(ACTIVITY)
For the records that follow, please set down exactly the lines between the one holding "Multichannel Selling" and the one holding "determine whether blastocyst-induced", inclusive, and only those.
[[ RECORDED DATA, beginning ]]
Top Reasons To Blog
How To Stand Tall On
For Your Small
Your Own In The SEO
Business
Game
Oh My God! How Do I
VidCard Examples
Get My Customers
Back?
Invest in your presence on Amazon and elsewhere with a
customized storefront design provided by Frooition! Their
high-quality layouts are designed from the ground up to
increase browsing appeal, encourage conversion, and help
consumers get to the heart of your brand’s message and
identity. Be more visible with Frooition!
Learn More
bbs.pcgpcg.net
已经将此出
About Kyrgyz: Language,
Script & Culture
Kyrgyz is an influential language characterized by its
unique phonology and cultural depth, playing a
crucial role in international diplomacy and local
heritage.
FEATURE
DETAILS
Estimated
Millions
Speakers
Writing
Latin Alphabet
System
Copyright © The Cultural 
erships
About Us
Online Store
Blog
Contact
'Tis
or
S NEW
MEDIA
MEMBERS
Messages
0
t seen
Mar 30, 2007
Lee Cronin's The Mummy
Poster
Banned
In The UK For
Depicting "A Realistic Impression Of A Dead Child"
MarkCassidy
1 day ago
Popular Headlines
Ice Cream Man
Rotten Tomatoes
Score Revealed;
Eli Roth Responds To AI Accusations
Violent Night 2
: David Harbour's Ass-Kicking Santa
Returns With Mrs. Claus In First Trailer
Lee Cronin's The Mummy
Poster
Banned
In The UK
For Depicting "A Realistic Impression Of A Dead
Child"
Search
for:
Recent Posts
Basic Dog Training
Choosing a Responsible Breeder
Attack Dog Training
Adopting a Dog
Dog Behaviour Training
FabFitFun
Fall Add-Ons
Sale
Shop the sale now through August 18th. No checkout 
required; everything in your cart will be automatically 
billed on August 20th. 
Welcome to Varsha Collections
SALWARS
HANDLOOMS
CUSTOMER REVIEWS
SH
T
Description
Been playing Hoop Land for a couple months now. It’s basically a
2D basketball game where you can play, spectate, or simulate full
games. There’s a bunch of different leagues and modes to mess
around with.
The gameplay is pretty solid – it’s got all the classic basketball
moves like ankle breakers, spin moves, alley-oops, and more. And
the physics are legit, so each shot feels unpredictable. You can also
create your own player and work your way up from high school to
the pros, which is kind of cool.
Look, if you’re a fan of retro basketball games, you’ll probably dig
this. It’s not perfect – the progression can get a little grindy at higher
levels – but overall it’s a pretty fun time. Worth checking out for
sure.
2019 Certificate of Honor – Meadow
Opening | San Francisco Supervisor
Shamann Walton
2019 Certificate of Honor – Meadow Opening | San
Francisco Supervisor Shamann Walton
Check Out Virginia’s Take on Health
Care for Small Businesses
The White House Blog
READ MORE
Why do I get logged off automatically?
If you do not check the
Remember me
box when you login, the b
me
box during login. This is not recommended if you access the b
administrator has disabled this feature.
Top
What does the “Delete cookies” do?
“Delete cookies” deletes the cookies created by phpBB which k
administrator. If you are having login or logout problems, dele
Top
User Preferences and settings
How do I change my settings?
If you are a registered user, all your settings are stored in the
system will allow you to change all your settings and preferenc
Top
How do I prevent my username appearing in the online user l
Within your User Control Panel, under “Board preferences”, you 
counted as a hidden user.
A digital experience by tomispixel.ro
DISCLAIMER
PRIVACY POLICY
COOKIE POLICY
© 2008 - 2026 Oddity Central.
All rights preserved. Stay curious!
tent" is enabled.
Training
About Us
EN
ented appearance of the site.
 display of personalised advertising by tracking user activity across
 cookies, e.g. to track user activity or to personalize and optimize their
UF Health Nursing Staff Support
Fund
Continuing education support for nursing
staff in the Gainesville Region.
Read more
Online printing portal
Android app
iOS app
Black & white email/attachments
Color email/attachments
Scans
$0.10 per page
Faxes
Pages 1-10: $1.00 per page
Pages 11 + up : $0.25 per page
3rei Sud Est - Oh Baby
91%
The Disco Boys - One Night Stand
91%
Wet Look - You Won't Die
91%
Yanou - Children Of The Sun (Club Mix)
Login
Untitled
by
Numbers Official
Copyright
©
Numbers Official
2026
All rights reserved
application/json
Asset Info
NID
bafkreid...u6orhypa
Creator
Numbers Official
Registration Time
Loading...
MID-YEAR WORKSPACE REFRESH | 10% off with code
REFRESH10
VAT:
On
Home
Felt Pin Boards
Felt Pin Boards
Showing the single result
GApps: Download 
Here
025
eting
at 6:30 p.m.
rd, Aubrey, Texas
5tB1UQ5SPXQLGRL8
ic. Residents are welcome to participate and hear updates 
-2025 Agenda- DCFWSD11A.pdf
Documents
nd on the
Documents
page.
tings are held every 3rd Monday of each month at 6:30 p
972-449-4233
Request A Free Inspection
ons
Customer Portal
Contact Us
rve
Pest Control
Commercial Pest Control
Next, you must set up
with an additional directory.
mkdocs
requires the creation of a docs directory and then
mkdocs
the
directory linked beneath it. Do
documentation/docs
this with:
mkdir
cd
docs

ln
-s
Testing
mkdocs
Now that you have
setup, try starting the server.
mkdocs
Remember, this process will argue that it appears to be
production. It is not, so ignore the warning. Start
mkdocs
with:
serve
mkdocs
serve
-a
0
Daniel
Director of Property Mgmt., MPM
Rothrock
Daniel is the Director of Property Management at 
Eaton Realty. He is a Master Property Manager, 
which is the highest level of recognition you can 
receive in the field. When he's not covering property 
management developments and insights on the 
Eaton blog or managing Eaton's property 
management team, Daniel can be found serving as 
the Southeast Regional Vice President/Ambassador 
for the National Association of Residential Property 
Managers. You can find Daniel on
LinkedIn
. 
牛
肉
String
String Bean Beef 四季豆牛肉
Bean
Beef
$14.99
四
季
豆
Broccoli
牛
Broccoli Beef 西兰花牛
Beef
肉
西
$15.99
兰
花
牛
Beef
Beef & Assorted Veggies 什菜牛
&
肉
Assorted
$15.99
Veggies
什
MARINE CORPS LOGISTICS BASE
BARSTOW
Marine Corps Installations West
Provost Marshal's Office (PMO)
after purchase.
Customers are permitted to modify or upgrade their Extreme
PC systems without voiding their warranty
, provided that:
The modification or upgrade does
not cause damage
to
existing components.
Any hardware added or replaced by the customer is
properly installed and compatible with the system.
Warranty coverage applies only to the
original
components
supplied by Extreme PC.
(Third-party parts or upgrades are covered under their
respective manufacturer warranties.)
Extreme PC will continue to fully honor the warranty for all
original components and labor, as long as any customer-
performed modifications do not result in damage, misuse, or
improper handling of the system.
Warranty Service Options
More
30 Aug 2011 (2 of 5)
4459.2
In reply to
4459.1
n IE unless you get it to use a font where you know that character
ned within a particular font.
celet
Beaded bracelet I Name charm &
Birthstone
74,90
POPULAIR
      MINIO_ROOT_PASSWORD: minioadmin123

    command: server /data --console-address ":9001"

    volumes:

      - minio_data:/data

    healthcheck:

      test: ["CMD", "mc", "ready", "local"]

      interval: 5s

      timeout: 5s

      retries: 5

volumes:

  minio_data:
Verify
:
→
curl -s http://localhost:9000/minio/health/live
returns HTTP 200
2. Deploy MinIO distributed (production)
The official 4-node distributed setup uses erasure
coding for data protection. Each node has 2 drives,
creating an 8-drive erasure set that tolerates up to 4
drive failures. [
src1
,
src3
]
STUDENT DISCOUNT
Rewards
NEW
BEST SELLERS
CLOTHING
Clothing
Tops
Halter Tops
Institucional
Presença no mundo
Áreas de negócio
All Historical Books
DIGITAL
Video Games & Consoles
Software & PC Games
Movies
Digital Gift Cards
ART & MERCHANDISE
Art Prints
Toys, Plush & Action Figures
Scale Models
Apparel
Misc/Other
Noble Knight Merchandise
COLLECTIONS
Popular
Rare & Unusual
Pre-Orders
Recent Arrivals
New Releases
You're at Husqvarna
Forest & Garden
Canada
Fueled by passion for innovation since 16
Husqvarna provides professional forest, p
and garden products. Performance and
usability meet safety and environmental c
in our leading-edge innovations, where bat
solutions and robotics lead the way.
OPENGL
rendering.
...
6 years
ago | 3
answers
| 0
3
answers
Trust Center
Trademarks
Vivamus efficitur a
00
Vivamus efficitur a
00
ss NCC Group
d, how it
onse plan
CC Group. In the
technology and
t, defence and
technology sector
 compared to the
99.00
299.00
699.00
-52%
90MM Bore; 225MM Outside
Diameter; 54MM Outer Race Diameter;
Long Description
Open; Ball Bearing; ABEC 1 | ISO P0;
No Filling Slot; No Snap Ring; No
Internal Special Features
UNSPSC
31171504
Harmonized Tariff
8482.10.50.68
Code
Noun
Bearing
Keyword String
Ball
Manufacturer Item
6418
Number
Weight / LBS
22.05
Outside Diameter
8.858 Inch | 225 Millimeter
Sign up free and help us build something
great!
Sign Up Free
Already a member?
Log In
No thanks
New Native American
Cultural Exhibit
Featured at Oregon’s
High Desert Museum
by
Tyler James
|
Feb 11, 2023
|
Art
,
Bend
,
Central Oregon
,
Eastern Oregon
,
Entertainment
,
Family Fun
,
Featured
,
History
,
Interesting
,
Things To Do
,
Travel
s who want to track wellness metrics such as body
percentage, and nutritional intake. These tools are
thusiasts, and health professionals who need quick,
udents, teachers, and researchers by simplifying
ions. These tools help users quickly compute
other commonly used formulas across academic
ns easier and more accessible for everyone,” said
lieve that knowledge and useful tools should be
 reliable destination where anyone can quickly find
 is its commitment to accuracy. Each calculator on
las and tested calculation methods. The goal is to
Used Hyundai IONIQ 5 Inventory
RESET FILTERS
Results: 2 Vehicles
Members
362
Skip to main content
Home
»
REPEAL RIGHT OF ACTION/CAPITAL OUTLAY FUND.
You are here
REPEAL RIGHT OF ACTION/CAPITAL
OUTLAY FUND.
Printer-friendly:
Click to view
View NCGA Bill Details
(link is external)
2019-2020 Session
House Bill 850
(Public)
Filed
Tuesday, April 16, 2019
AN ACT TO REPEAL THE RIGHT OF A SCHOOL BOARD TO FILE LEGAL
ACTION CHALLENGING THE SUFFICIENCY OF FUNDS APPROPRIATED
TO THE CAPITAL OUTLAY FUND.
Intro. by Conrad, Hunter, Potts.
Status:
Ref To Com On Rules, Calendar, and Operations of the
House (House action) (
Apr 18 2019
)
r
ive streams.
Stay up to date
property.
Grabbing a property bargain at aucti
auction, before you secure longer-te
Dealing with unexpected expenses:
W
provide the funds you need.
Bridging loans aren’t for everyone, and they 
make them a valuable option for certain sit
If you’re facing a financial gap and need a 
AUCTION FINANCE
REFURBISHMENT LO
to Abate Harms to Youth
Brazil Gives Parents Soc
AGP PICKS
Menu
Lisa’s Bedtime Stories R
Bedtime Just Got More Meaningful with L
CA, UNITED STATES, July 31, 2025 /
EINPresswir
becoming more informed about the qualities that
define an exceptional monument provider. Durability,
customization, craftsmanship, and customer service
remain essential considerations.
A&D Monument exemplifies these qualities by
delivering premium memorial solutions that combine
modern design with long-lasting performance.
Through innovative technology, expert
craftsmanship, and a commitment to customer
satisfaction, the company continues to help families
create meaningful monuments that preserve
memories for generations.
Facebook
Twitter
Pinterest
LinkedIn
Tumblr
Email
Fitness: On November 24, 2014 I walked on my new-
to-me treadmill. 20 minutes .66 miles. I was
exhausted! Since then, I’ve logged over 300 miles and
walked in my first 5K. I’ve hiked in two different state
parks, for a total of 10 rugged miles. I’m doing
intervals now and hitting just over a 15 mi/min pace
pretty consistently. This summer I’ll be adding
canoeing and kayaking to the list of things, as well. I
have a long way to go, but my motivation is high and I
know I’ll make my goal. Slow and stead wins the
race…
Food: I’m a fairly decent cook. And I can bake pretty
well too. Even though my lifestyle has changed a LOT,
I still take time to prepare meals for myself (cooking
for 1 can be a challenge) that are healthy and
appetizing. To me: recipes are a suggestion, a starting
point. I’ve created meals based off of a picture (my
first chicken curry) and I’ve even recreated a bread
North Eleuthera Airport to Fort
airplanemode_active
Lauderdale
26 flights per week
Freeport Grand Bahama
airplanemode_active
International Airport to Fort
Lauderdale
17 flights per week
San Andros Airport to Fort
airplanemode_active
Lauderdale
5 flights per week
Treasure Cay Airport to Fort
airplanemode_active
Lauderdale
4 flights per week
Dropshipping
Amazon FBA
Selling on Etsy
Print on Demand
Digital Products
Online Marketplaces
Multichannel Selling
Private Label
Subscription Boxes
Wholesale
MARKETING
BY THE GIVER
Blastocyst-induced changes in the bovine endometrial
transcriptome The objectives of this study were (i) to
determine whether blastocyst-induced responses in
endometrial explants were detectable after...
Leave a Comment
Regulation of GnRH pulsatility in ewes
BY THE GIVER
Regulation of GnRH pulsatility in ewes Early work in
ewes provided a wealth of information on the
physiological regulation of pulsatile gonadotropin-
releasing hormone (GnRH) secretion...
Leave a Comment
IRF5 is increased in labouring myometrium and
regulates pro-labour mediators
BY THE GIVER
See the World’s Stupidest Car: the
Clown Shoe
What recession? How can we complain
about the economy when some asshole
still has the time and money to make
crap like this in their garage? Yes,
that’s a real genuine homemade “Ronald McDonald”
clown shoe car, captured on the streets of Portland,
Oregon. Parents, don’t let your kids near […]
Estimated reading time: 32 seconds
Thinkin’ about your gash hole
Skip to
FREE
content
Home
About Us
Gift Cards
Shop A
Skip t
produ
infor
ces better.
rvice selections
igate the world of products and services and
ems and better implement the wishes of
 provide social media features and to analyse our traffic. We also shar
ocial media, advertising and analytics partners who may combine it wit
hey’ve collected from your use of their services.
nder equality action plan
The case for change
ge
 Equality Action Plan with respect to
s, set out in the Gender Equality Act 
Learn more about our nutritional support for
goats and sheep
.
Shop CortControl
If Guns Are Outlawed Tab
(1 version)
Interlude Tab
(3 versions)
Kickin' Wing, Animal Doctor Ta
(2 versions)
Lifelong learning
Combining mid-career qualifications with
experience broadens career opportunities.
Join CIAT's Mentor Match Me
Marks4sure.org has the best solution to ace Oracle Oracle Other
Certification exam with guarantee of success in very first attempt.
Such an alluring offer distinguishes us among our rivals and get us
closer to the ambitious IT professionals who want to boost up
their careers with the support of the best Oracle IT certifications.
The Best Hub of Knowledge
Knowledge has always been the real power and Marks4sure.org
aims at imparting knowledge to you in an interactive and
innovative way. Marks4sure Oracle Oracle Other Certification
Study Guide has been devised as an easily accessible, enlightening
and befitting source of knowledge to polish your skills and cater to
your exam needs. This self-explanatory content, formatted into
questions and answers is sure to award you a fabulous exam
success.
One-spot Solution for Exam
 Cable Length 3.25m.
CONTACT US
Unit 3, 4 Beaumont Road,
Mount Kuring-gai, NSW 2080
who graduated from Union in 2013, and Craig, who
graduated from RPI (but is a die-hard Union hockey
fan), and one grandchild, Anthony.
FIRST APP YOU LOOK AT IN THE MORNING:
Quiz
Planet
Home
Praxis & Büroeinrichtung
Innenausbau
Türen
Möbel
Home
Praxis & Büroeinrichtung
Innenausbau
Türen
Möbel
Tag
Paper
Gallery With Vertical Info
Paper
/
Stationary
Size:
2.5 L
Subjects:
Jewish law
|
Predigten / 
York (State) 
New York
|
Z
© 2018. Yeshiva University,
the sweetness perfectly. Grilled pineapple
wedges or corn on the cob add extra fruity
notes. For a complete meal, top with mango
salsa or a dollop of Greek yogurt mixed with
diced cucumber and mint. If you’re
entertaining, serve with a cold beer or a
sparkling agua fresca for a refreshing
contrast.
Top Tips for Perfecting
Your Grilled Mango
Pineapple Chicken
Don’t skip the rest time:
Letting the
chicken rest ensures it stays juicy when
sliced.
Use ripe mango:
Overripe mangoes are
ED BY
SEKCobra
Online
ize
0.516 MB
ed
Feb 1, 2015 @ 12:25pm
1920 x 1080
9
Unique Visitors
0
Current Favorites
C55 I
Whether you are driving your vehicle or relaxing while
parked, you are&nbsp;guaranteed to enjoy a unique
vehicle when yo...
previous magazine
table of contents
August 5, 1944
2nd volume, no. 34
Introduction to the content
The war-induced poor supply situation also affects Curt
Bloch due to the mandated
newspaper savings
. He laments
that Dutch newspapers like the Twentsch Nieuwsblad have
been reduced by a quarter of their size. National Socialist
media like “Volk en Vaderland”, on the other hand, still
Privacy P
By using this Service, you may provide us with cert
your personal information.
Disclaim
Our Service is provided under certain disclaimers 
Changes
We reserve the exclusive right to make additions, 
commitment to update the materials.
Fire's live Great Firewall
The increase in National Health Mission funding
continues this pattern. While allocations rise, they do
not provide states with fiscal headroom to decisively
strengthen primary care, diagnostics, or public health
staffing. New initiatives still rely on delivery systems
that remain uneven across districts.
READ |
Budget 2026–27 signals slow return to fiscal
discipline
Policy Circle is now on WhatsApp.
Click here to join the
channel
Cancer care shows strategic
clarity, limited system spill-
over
[[ RECORDED DATA, end ]]
(RESPONSE AREA)
Multichannel Selling
Private Label
Subscription Boxes
Wholesale
MARKETING
BY THE GIVER
Blastocyst-induced changes in the bovine endometrial
transcriptome The objectives of this study were (i) to
determine whether blastocyst-induced responses in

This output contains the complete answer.